Wir haben darauf in mehreren Iterationen die heutige Lösung entwickelt. Und: sie hat mit Bravour bestanden und das kritische Publikum der sbb.ch-User überzeugt.

> sbb.ch – das Projekt

> Der Bahnhof im Internet

> Making of sbb.ch, Teil 1

> Making of sbb.ch, Teil 2

> Making of sbb.ch, Teil 3

6 Kommentare

  1. Björn sagt:

    Haben die Testpersonen auch Aussagen zum Karrussel auf der Startseite gemacht?

  2. Stefan Pieren sagt:

    Hallo Björn
    ja, haben sie – das Karussell wurde als zentrales Element getestet. Das Verhalten haben fast alle richtig antizipiert, vereinzelt haben die Testpersonen moniert, dass sie generell überlappende Inhalte nicht mögen. Typische Original-Aussagen dazu waren beispielsweise::
    – „logisch, dass es dreht“
    – „gut gemacht, an Mac angelehnt“
    – „ist etwas gewöhnungsbedürftig, aber im Grunde einfach“
    – „ziemlich gewagt (für SBB)“
    Stefan

  3. Lukas sagt:

    Hallo zusammen

    Man könnte die „Mein Konto“ Leiste auch schon auf der Startseite neben der „SBB Widget“ Leiste platzieren. Auf der Ticketshop-Seite ist die Anordung ja auch „Suche/Webcode“, „Mein Konto“, „SBB Widget“.

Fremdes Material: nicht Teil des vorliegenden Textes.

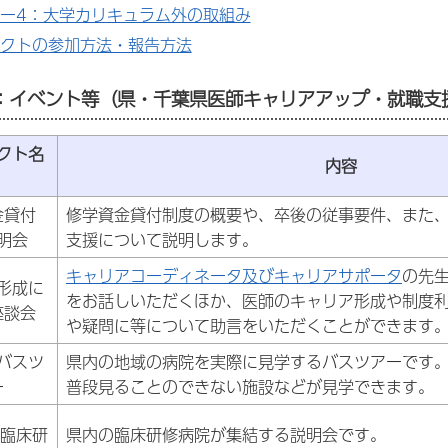
ー4：大学カリキュラム外の取組み
クトの参加方法・報告方法
：イベント等（県・千葉県医師キャリアアップ・就職支
クト名
内容
金貸付
修学資金貸付制度の概要や、卒後の従事要件、また
明会
支援について説明します。
キャリアコーディネータ及びキャリアサポータ
の先
形成に
をお話しいただくほか、医師のキャリア形成や制度
座談会
や疑問に等について助言をいただくことができます
バスツ
県内の地域の病院を実際に見学するバスツアーです
ー
普段見ることのできない施設などが見学できます。
ば臨床研
県内の臨床研修病院が集結する説明会です。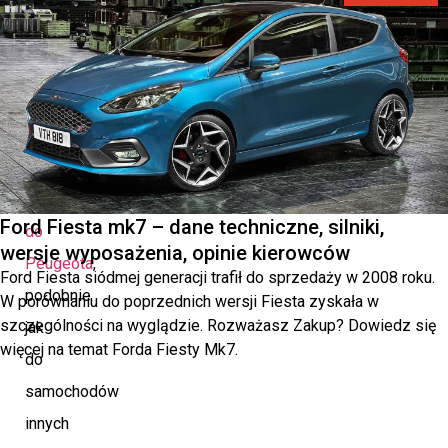
Części
do
Peugeota
Wybierając
części
Ford Fiesta mk7 – dane techniczne, silniki,
do
wersje wyposażenia, opinie kierowców
Peugeota
,
Ford Fiesta siódmej generacji trafił do sprzedaży w 2008 roku.
podobnie
W porównaniu do poprzednich wersji Fiesta zyskała w
szczególności na wyglądzie. Rozważasz Zakup? Dowiedz się
jak
więcej na temat Forda Fiesty Mk7.
do
samochodów
innych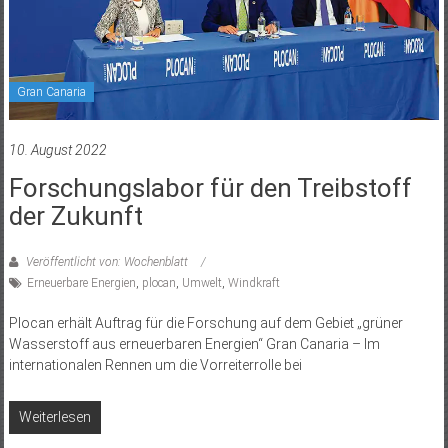
Gran Canaria
10. August 2022
Forschungslabor für den Treibstoff
der Zukunft
Veröffentlicht von: Wochenblatt
Erneuerbare Energien
,
plocan
,
Umwelt
,
Windkraft
Plocan erhält Auftrag für die Forschung auf dem Gebiet „grüner
Wasserstoff aus erneuerbaren Energien“ Gran Canaria – Im
internationalen Rennen um die Vorreiterrolle bei
Weiterlesen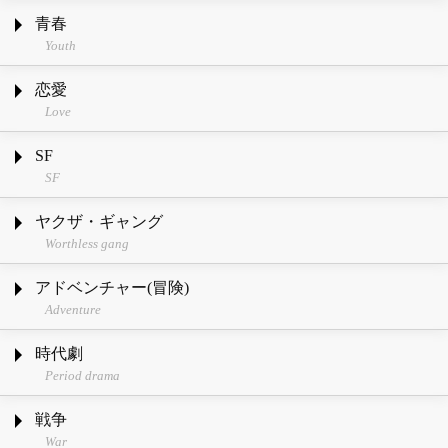
青春
Youth
恋愛
Love
SF
SF
ヤクザ・ギャング
Worthless gang
アドベンチャー(冒険)
Adventure
時代劇
Period drama
戦争
War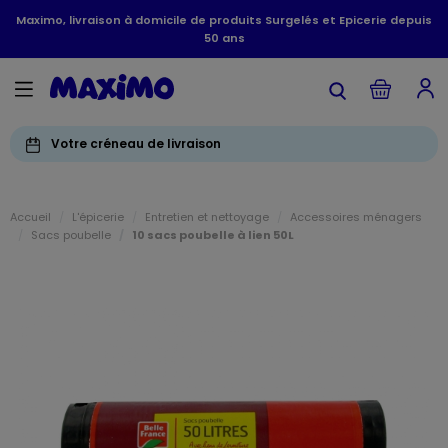
Maximo, livraison à domicile de produits Surgelés et Epicerie depuis
50 ans
Votre créneau de livraison
Accueil
L'épicerie
Entretien et nettoyage
Accessoires ménagers
Sacs poubelle
10 sacs poubelle à lien 50L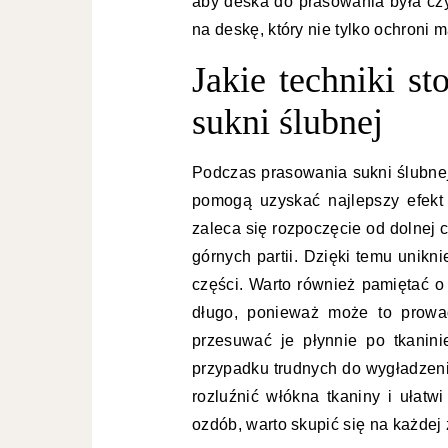
aby deska do prasowania była czy
na deskę, który nie tylko ochroni m
Jakie techniki s
sukni ślubnej
Podczas prasowania sukni ślubnej
pomogą uzyskać najlepszy efekt
zaleca się rozpoczęcie od dolnej 
górnych partii. Dzięki temu unik
części. Warto również pamiętać o
długo, ponieważ może to prowad
przesuwać je płynnie po tkanin
przypadku trudnych do wygładzeni
rozluźnić włókna tkaniny i ułatw
ozdób, warto skupić się na każdej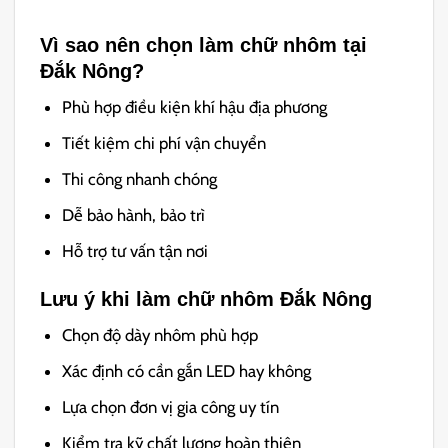
Vì sao nên chọn làm chữ nhôm tại
Đắk Nông?
Phù hợp điều kiện khí hậu địa phương
Tiết kiệm chi phí vận chuyển
Thi công nhanh chóng
Dễ bảo hành, bảo trì
Hỗ trợ tư vấn tận nơi
Lưu ý khi làm chữ nhôm Đắk Nông
Chọn độ dày nhôm phù hợp
Xác định có cần gắn LED hay không
Lựa chọn đơn vị gia công uy tín
Kiểm tra kỹ chất lượng hoàn thiện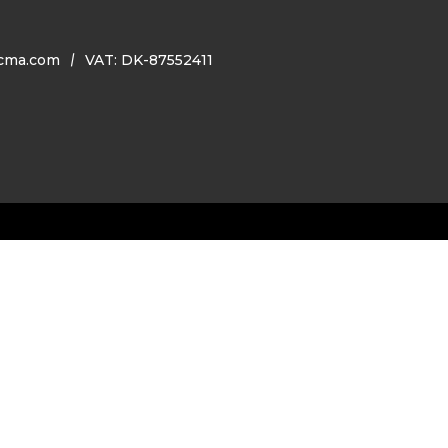
cma.com
VAT: DK-87552411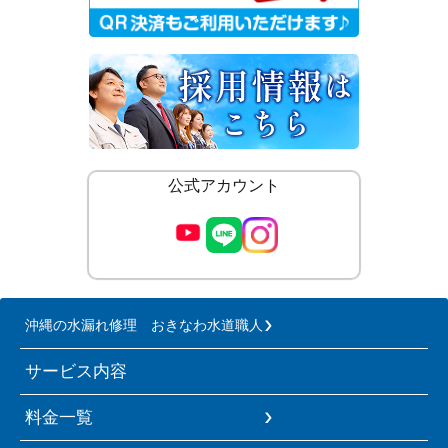
公式アカウント
沖縄の水漏れ修理 おきなわ水道職人
サービス内容
料金一覧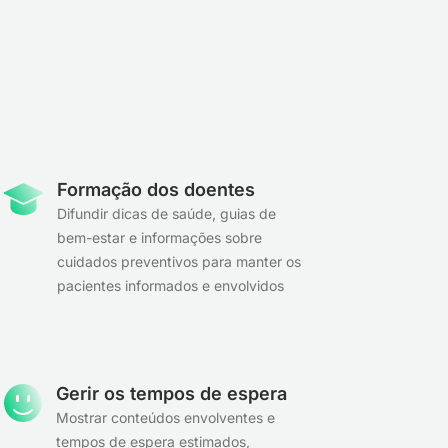
Formação dos doentes
Difundir dicas de saúde, guias de
bem-estar e informações sobre
cuidados preventivos para manter os
pacientes informados e envolvidos
Gerir os tempos de espera
Mostrar conteúdos envolventes e
tempos de espera estimados,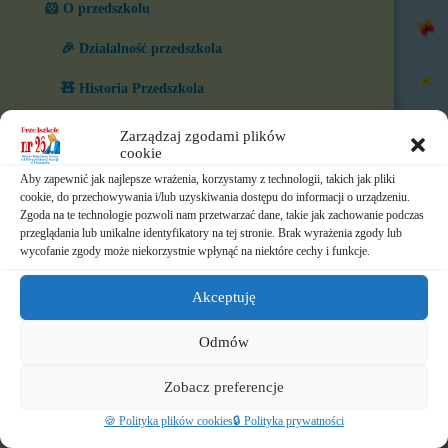
🐹 O przedszkolu
🎉 Działalność przedszkola
🧸 Historia Przedszkola
🧒 Nasze grupy
Zarządzaj zgodami plików
cookie
🏆 Co nas wyróżnia?
Aby zapewnić jak najlepsze wrażenia, korzystamy z technologii, takich jak pliki
cookie, do przechowywania i/lub uzyskiwania dostępu do informacji o urządzeniu.
🎨 W naszym przedszkolu
Zgoda na te technologie pozwoli nam przetwarzać dane, takie jak zachowanie podczas
przeglądania lub unikalne identyfikatory na tej stronie. Brak wyrażenia zgody lub
⏲️ Ramowy rozkład dnia
wycofanie zgody może niekorzystnie wpłynąć na niektóre cechy i funkcje.
📃 Dokumenty
Akceptuję
⛪ Historia Zgromadzenia
Odmów
📧 Kontakt
Zobacz preferencje
📸 Albumy
🍪 Polityka plików cookies
🔒 Polityka prywatności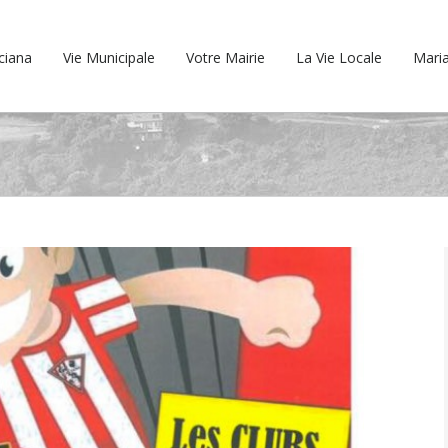
cciana
Vie Municipale
Votre Mairie
La Vie Locale
Maria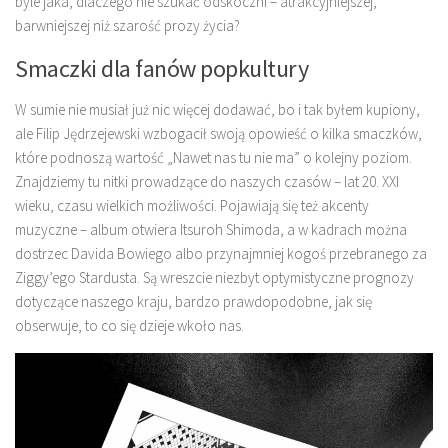
byle jaka, dlaczego nie szukać odskoczni – atrakcyjniejszej,
barwniejszej niż szarość prozy życia?
Smaczki dla fanów popkultury
W sumie nie musiał już nic więcej dodawać, bo i tak byłem kupiony,
ale Filip Jędrzejewski wzbogacił swoją opowieść o kilka smaczków,
które podnoszą wartość „Nawet nas tu nie ma” o kolejny poziom.
Znajdziemy tu nitki prowadzące do naszych czasów – lat 20. XXI
wieku, czasu wielkich możliwości. Pojawiają się też akcenty
muzyczne – album otwiera Itsuroh Shimoda, a w kadrach można
dostrzec Davida Bowiego albo przynajmniej kogoś przebranego za
Ziggy’ego Stardusta. Są wreszcie niezbyt optymistyczne prognozy
dotyczące naszego kraju, bardzo prawdopodobne, jak się
obserwuje, to co się dzieje wkoło nas.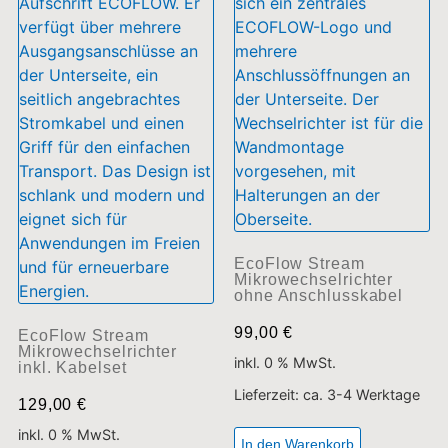
EcoFlow Stream
Mikrowechselrichter
ohne Anschlusskabel
99,00
€
EcoFlow Stream
Mikrowechselrichter
inkl. 0 % MwSt.
inkl. Kabelset
Lieferzeit:
ca. 3-4 Werktage
129,00
€
inkl. 0 % MwSt.
In den Warenkorb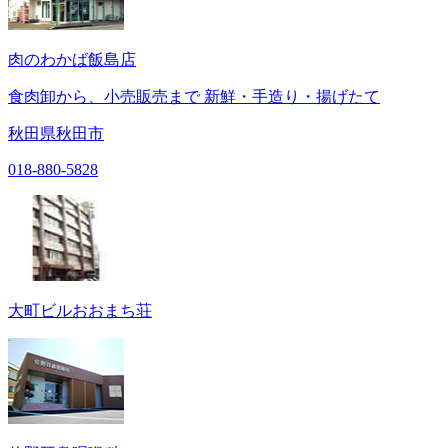
肉のわかば飯島店
食肉卸から、小売販売まで 新鮮・手造り・揚げたて
秋田県秋田市
018-880-5828
大町ビルおおまち荘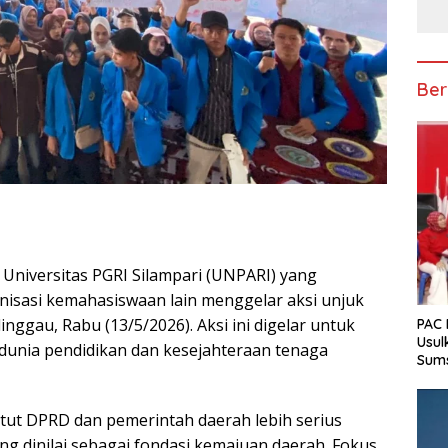
Ber
niversitas PGRI Silampari (UNPARI) yang
isasi kemahasiswaan lain menggelar aksi unjuk
nggau, Rabu (13/5/2026). Aksi ini digelar untuk
PAC 
Usul
 dunia pendidikan dan kesejahteraan tenaga
Sum
ut DPRD dan pemerintah daerah lebih serius
ng dinilai sebagai fondasi kemajuan daerah. Fokus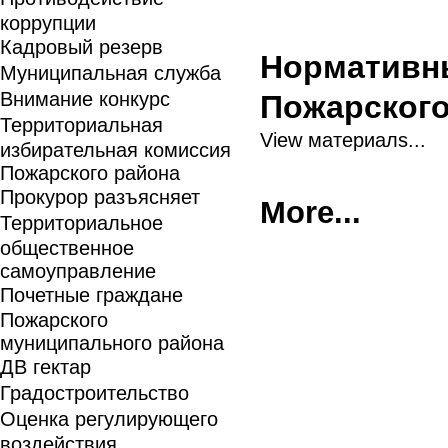
коррупции
Кадровый резерв
Нормативн
Муниципальная служба
Внимание конкурс
Пожарского
Территориальная
View материалs...
избирательная комиссия
Пожарского района
Прокурор разъясняет
More...
Территориальное
общественное
самоуправление
Почетные граждане
Пожарского
муниципального района
ДВ гектар
Градостроительство
Оценка регулирующего
воздействия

    Gerade für User, welche via SBB App auf dem Iphone Tickets kaufen ist es auf sbb.ch nicht auf den ersten Blick ersichtlich, wo sie ihre Benutzerdaten einsehen können. z.B. Zahlungsinformationen.

    Man kann seine Benutzerdaten erst einsehen, wenn man auf die Ticketshop-Seite geht.

    Gruss
    Lukas

  4. Stefan Pieren sagt:

    Hallo Lukas
    wo du Recht hast, hast du Recht… der „Mein Konto“ Tab wird auch ausserhalb des Ticket Shops verfügbar sein, allerdings brauchts noch etwas Geduld.